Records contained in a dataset
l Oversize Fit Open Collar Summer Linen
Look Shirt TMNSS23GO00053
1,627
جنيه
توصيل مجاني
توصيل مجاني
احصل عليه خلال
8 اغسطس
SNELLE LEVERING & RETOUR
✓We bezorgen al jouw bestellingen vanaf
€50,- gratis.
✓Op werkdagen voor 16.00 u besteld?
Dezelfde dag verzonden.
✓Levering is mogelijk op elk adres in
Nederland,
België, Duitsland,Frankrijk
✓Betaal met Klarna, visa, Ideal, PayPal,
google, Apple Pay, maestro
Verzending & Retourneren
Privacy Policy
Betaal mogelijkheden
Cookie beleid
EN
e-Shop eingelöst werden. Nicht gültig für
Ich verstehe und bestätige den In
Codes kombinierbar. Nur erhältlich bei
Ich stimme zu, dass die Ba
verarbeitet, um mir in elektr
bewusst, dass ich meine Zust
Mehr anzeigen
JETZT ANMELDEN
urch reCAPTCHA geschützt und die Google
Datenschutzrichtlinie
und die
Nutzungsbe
==
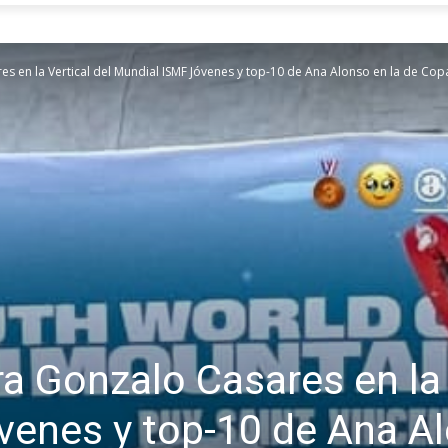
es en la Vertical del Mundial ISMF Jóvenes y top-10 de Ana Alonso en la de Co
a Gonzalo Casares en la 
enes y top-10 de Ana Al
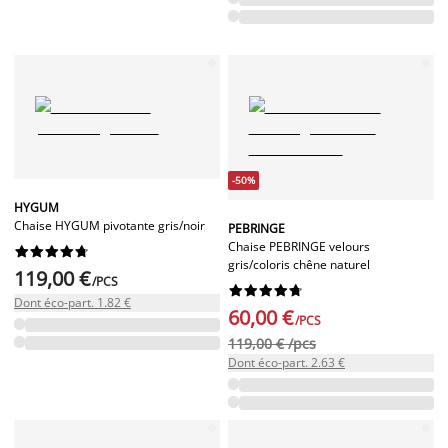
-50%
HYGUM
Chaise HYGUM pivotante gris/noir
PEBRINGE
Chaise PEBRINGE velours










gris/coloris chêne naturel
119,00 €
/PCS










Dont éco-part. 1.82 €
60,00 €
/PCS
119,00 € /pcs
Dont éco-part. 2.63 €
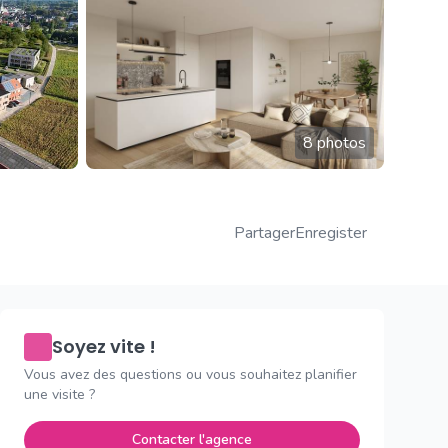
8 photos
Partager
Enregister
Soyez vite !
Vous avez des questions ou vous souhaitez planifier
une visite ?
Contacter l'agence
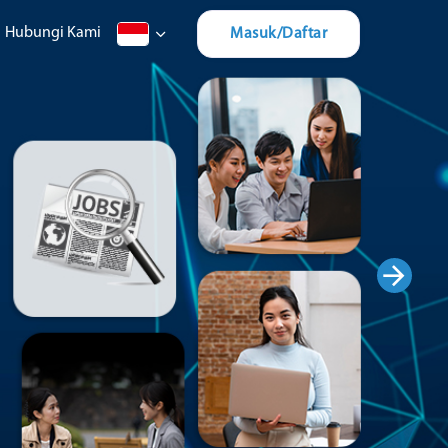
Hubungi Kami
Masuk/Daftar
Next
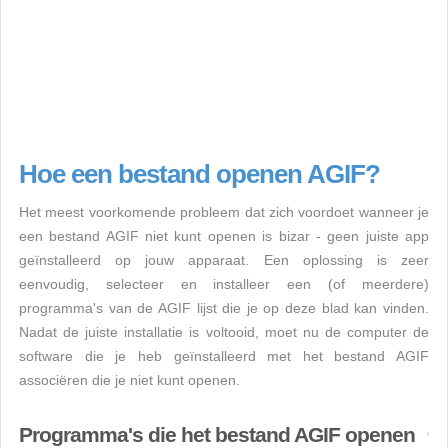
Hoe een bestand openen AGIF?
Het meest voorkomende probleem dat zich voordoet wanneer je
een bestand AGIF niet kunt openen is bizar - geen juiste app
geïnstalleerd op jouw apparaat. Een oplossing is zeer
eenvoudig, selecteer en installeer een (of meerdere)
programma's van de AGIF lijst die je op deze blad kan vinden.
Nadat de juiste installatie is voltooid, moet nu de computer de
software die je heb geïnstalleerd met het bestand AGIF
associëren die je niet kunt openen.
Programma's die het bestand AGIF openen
...
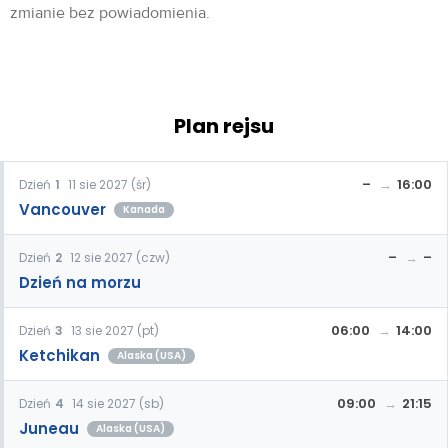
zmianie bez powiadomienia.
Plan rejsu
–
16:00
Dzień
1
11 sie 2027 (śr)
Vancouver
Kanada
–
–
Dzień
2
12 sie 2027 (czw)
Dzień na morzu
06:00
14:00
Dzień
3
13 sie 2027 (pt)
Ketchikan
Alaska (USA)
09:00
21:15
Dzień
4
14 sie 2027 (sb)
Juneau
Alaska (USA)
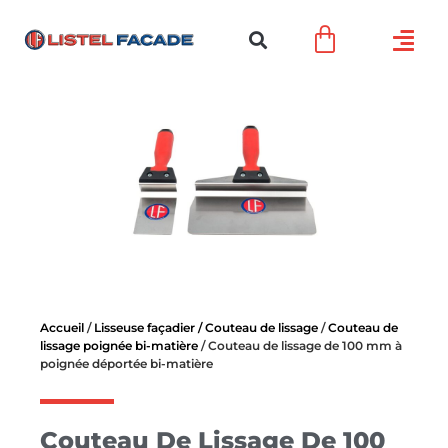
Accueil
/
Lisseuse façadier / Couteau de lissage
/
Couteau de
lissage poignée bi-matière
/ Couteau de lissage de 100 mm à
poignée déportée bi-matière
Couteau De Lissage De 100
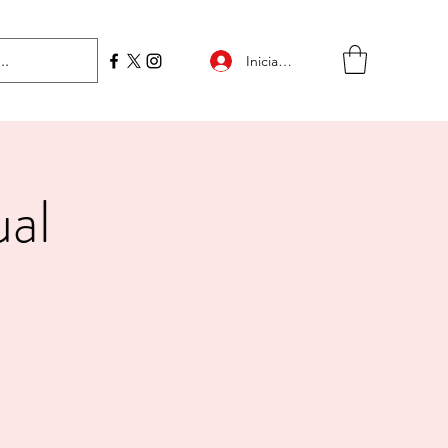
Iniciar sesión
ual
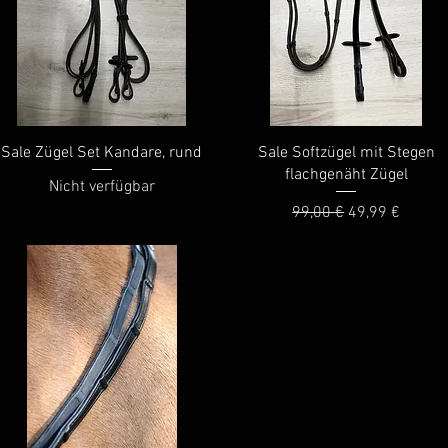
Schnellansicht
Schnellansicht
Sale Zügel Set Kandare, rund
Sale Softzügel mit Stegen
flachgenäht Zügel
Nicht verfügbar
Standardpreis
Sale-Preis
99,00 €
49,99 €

> **Problem requirements**: Rewrite the data from the line with "Hoe een bestand openen AGIF?" up to and including the line with "Programma's die het bestand AGIF openen", changing every "AGIF" to "GIF" and keeping everything else the same.

> **Solution to this problem**:
Hoe een bestand openen GIF?
Het meest voorkomende probleem dat zich voordoet wanneer je
een bestand GIF niet kunt openen is bizar - geen juiste app
geïnstalleerd op jouw apparaat. Een oplossing is zeer
eenvoudig, selecteer en installeer een (of meerdere)
programma's van de GIF lijst die je op deze blad kan vinden.
Nadat de juiste installatie is voltooid, moet nu de computer de
software die je heb geïnstalleerd met het bestand GIF
associëren die je niet kunt openen.
Programma's die het bestand GIF openen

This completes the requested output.